Sample from a dataset:
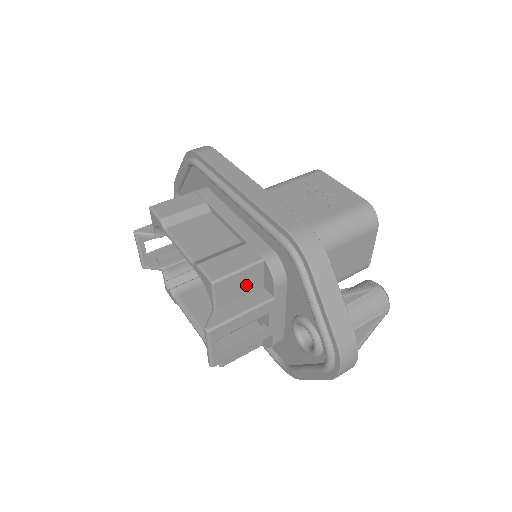
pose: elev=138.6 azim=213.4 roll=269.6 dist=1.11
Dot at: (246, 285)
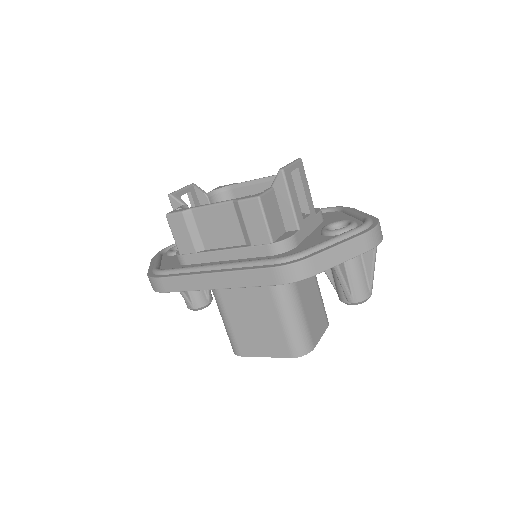
Dot at: occluded
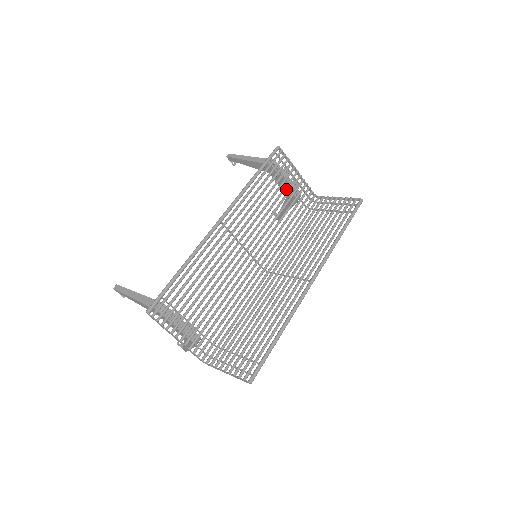
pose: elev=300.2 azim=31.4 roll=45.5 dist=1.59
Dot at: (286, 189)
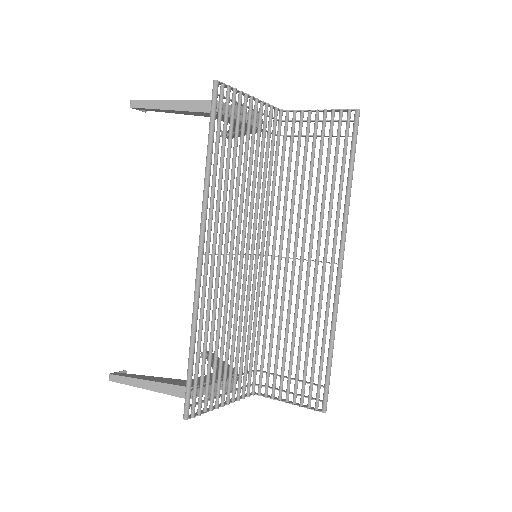
Dot at: occluded
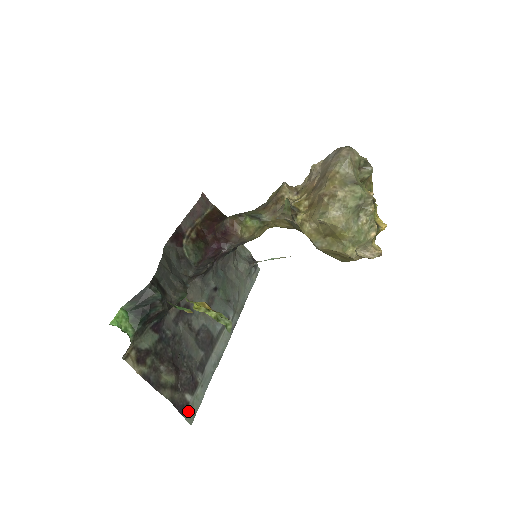
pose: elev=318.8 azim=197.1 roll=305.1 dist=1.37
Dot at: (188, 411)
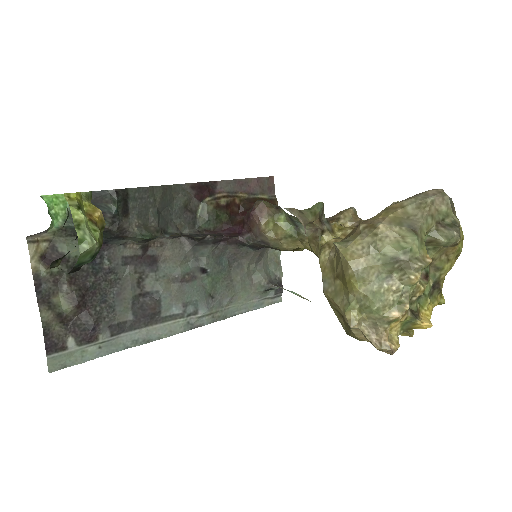
Dot at: (58, 355)
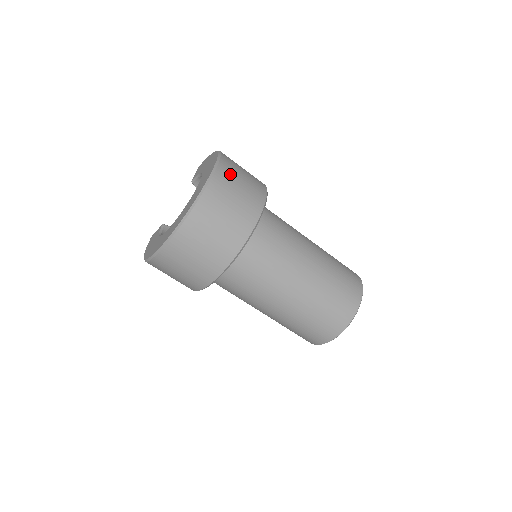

• _Work to do_: Rewrite the listing with "pose" replaced by "camera" everywhere it appears, keeping everything else the same. Leave out the pictures.

• _Answer to the task_:
camera: elev=138.6 azim=213.4 roll=269.6 dist=1.11
Dot at: (246, 285)
Dot at: occluded
camera: elev=300.2 azim=31.4 roll=45.5 dist=1.59
Dot at: (286, 189)
Dot at: occluded
camera: elev=318.8 azim=197.1 roll=305.1 dist=1.37
Dot at: (188, 411)
Dot at: (58, 355)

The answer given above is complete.